Allenby Capital, which is authorised and regulated by the FCA in the
United Kingdom, is acting as Nominated Adviser and Joint Broker to the
Company in connection with the Placing. Allenby Capital will not be
responsible to any person other than the Company for providing the
protections afforded to clients of Allenby Capital or for providing
advice to any other person in connection with the Placing. Allenby
Capital has not authorised the contents of, or any part of, this
announcement, and no liability whatsoever is accepted by Allenby Capital
for the accuracy of any information or opinions contained in this
announcement or for the omission of any material information, save that
nothing shall limit the liability of Allenby Capital for its own
fraud.
Shard, which is authorised and regulated by the FCA in the United
Kingdom, is acting as Joint Broker to the Company in
connection with the Placing. Shard will not be responsible to any person
other than the Company for providing the protections afforded to clients
of Shard or for providing advice to any other person in connection with
the Placing. Shard has not authorised the contents of, or any part of,
this announcement, and no liability whatsoever is accepted by Shard for
the accuracy of any information or opinions contained in this
announcement or for the omission of any material information, save that
nothing shall limit the liability of Shard for its own fraud.
About Fusion Antibodies plc
Fusion is a Belfast based contract research organisation ("CRO")
providing a range of antibody engineering services for the development
of antibodies for both therapeutic drug and diagnostic applications.
The Company's ordinary shares were admitted to trading on AIM on 18
December 2017. Fusion provides a broad range of services in antibody
generation, development, production, characterisation and optimisation.
These services include antigen expression, antibody production,
purification and sequencing, antibody humanisation using Fusion's
proprietary CDRx TM platform and the
production of antibody generating stable cell lines to provide material
for use in clinical trials.
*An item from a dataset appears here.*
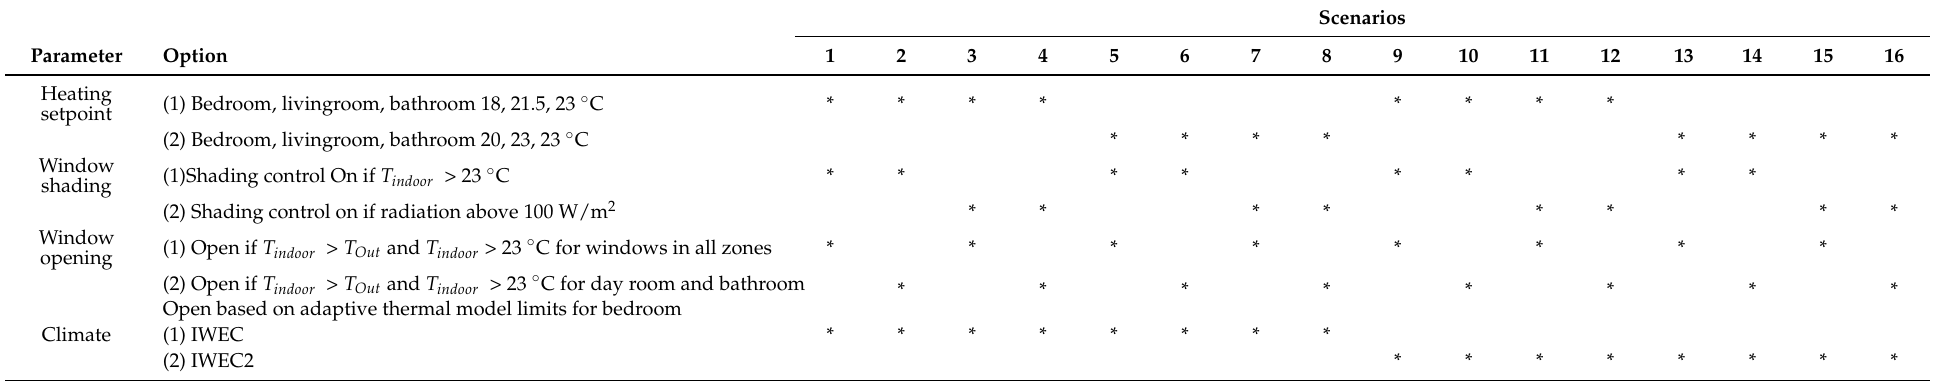
Table A1. Summary of the occupant behaviors and climate parameters and their combinations into the 16 considered scenarios. * shows the chosen option for each parameters in the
Since 2012, the Company has
successfully sequenced and expressed over 250 antibodies and
successfully completed over 200 humanisation projects and has an
international, blue-chip client base, which has included eight of the
top 10 global pharmaceutical companies by revenue.
The Company was established in 2001 as a spin out from Queen's University
Belfast. The Company's mission is to enable pharmaceutical and
diagnostic companies to develop innovative products in a timely and
cost-effective manner for the benefit of the global healthcare industry.
Fusion Antibodies provides a broad range of services in antibody
generation, development, production, characterisation and
optimisation.
Fusion Antibodies growth strategy is based on combining the latest technological advances with cutting edge science to deliver new platforms that will enable Pharma and Biotech companies get to the clinic faster, with the optimal drug candidate and ultimately speed up the drug development process.